▶

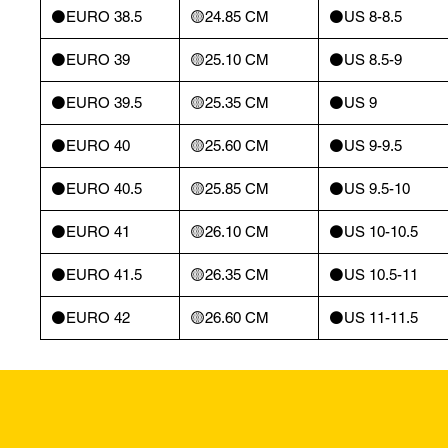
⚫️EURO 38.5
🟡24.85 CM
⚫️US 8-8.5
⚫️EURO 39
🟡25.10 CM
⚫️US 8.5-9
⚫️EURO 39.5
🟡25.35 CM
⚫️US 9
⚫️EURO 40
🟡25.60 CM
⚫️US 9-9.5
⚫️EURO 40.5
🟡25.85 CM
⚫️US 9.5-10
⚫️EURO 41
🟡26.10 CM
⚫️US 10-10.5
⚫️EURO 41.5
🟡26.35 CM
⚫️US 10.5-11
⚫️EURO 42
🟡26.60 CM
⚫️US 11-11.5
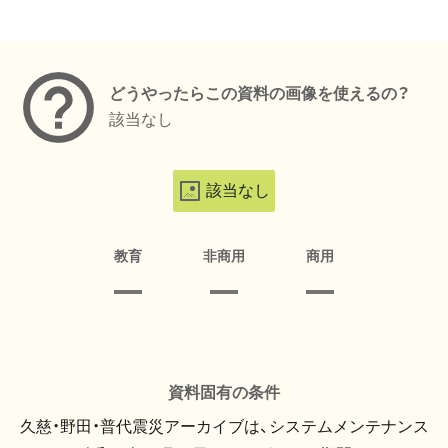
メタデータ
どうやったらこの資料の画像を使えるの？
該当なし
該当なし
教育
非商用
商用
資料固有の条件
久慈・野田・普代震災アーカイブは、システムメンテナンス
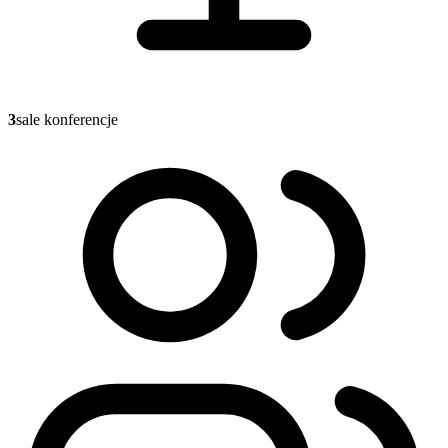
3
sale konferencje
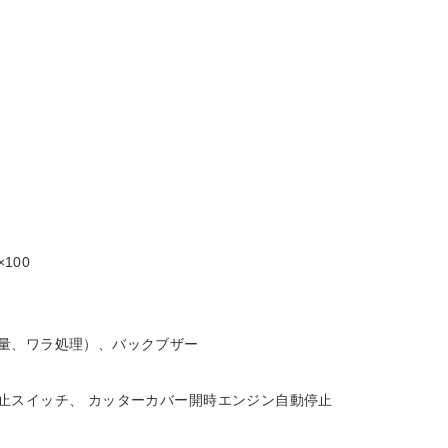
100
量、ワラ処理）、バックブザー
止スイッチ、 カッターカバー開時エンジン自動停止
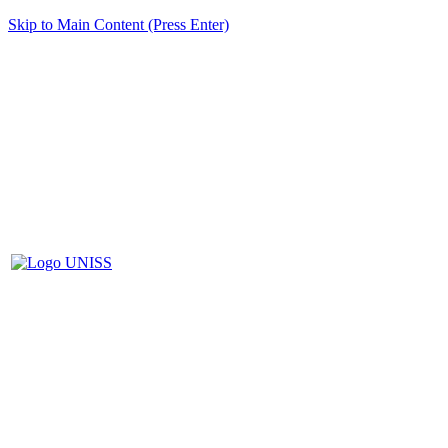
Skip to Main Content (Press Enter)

◀

▸ **DESCRIPTION OF THE TASK**
Convert the lines above into a Markdown table with the columns Row and Text, giving each non-blank line a row number and leaving the pictures out.

▸ **TASK SOLUTION**
| Row | Text |
|---|---|
| 1 | ⚫️EURO 38.5 |
| 2 | 🟡24.85 CM |
| 3 | ⚫️US 8-8.5 |
| 4 | ⚫️EURO 39 |
| 5 | 🟡25.10 CM |
| 6 | ⚫️US 8.5-9 |
| 7 | ⚫️EURO 39.5 |
| 8 | 🟡25.35 CM |
| 9 | ⚫️US 9 |
| 10 | ⚫️EURO 40 |
| 11 | 🟡25.60 CM |
| 12 | ⚫️US 9-9.5 |
| 13 | ⚫️EURO 40.5 |
| 14 | 🟡25.85 CM |
| 15 | ⚫️US 9.5-10 |
| 16 | ⚫️EURO 41 |
| 17 | 🟡26.10 CM |
| 18 | ⚫️US 10-10.5 |
| 19 | ⚫️EURO 41.5 |
| 20 | 🟡26.35 CM |
| 21 | ⚫️US 10.5-11 |
| 22 | ⚫️EURO 42 |
| 23 | 🟡26.60 CM |
| 24 | ⚫️US 11-11.5 |
| 25 | メタデータ |
| 26 | どうやったらこの資料の画像を使えるの？ |
| 27 | 該当なし |
| 28 | 該当なし |
| 29 | 教育 |
| 30 | 非商用 |
| 31 | 商用 |
| 32 | 資料固有の条件 |
| 33 | 久慈・野田・普代震災アーカイブは、システムメンテナンス |
| 34 | 3 |
| 35 | sale konferencje |
| 36 | 100 |
| 37 | 量、ワラ処理）、バックブザー |
| 38 | 止スイッチ、 カッターカバー開時エンジン自動停止 |
| 39 | Skip to Main Content (Press Enter) |